Users are allowed to use BPF filter like: # perf record --event ./hello_world.o ls, and the eBPF program is attached to a newly created perf event which works with all tools.

Code: commit, commit, commit, commit, commit, commit, commit, commit, commit, commit

1.8. Block polling support

This release adds basic support for polling for specific IO to complete, which can improve latency and throughput in very fast devices. Currently O_DIRECT sync read/write are supported. This support is only intended for testing, in future releases stats tracking will be used to auto-tune this. For now, for benchmark and testing purposes, we add a sysfs file (io_poll) that controls whether polling is enabled or not.

Recommended LWN article: Block-layer I/O polling

Code: commit, commit, commit

1.9. mlock2() syscall allow users to request memory to be locked on page fault

mlock() allows a user to control page out of program memory, but this comes at the cost of faulting in the entire mapping when it is allocated. For large mappings this is not ideal: For example, security applications that need mlock() are forced to lock an entire buffer, no matter how big it is. Or maybe a large graphical models where the path through the graph is not known until run time, they are forced to lock the entire graph or lock page by page as they are faulted in.

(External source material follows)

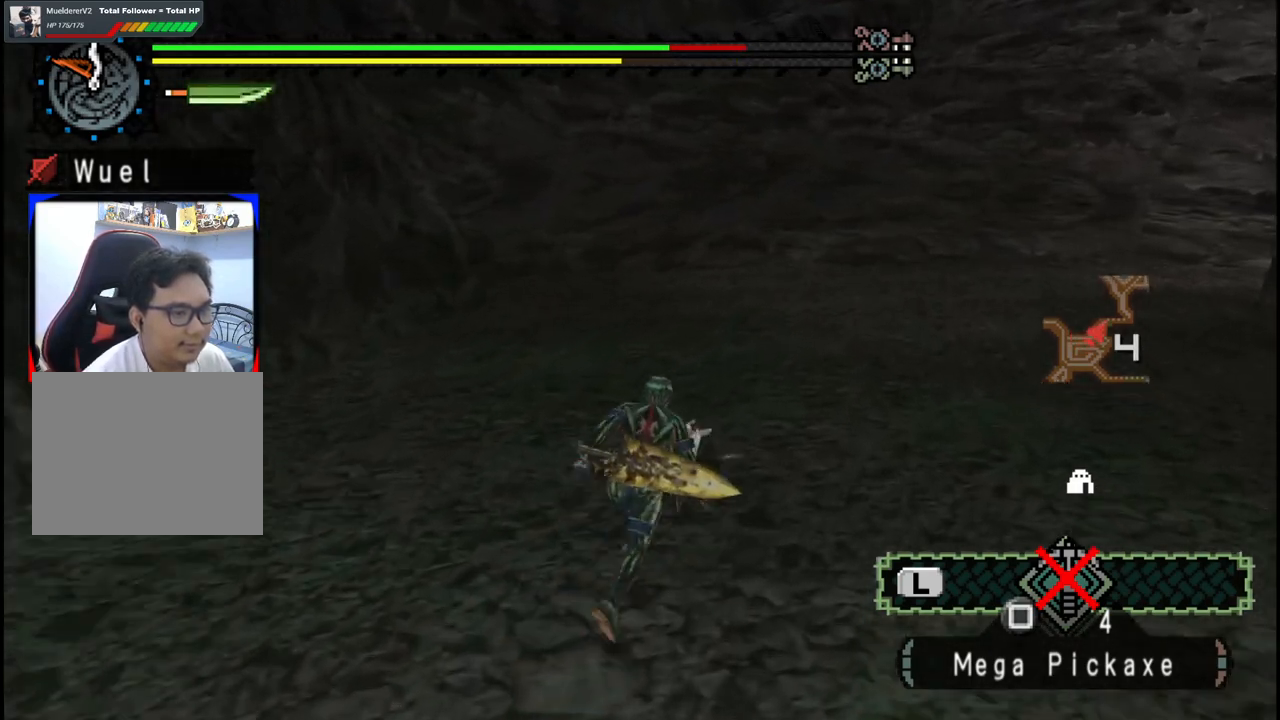
{"buttons": [], "left_stick": "up-right", "right_stick": "center", "events": []}
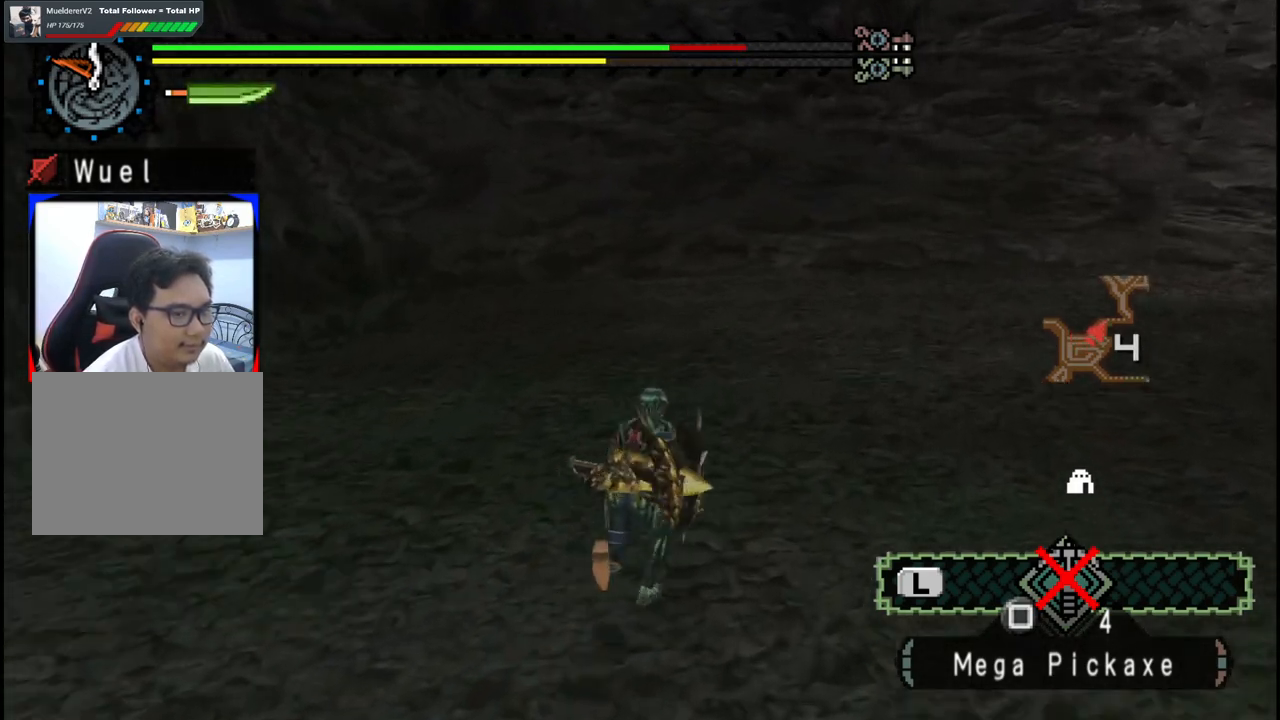
{"buttons": [], "left_stick": "up-right", "right_stick": "center", "events": []}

This new mlock2() syscall set creates a middle ground. Pages are marked to be placed on the unevictable LRU (locked) when they are first used, but they are not faulted in by the mlock call. The new system call that takes a flags argument along with the start address and size. This flags argument gives the caller the ability to request memory be locked in the traditional way, or to be locked after the page is faulted in. New calls are added for munlock() and munlockall() which give the called a way to specify which flags are supposed to be cleared. A new MCL flag is added to mirror the lock on fault behavior from mlock() in mlockall(). Finally, a flag for mmap() is added that allows a user to specify that the covered are should not be paged out, but only after the memory has been used the first time.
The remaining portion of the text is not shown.